To determine the mean of all 4-digit even natural numbers represented as 'aabb', where a is greater than 0, execute the following steps:
- Represent the number 'aabb' algebraically: 1000a + 100a + 10b + b = 1100a + 11b.
- For the number to be even, the units digit, b, must be an even number.
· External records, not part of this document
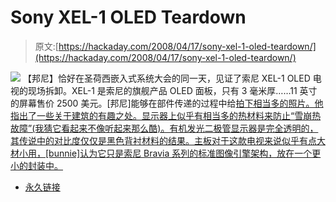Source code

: # Sony XEL-1 OLED Teardown

> 原文:[https://hackaday.com/2008/04/17/sony-xel-1-oled-teardown/](https://hackaday.com/2008/04/17/sony-xel-1-oled-teardown/)

![](../Images/2b1f2842ae8300ad0bde989c7156aa41.png)
【邦尼】恰好在圣荷西嵌入式系统大会的同一天，见证了索尼 XEL-1 OLED 电视的现场拆卸。XEL-1 是索尼的旗舰产品 OLED 面板，只有 3 毫米厚……11 英寸的屏幕售价 2500 美元。[邦尼]能够在部件传递的过程中给[拍下相当多的照片。他指出了一些关于建筑的有趣之处。显示器上似乎有相当多的热材料来防止“雪崩热故障”(我猜它看起来不像听起来那么酷)。有机发光二极管显示器是完全透明的，其传说中的对比度仅仅是黑色背衬材料的结果。主板对于这款电视来说似乎有点大材小用，[bunnie]认为它只是索尼 Bravia 系列的标准图像引擎架构，放在一个更小的封装中。](http://www.bunniestudios.com/blog/?p=243)

*   [永久链接](http://www.bunniestudios.com/blog/?p=243)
Therefore, b can assume values from the set {0, 2, 4, 6, 8}.
- Given that 'aabb' is a 4-digit number and a>0, the possible values for a range from 1 to 9.
- Compute the aggregate of all permissible numbers:
Total sum = Σ(1100a + 11b)
The summation is performed where a iterates from 1 to 9 and b takes values from {0, 2, 4, 6, 8}.
Total sum = 1100Σa + 11Σb.
| Component | Calculation of Sum | Summation Value |
|---|
| Sum of possible values for a | Σa for a = 1 through 9 | 45 |
| Sum of possible values for b | Σb for b ∈ {0, 2, 4, 6, 8} | 20 |
| Count of distinct values for a | 9 | 9 |
| Count of distinct values for b | 5 | 5 |
Contribution from a: 1100 × 45 = 49500.
Contribution from b: 11 × 20 = 220.
The overall sum is calculated as: (1100 × Σa) × (count of b) + (11 × Σb) × (count of a) = (49500 × 5) + (220 × 9) = 247500 + 1980 = 249480.
The total count of such numbers is 9 × 5 = 45.
The mean is derived by dividing the total sum by the total count: 249480 ÷ 45 = 5544.
Consequently, the mean of all 4-digit even natural numbers of the form 'aabb' is calculated to be 5544.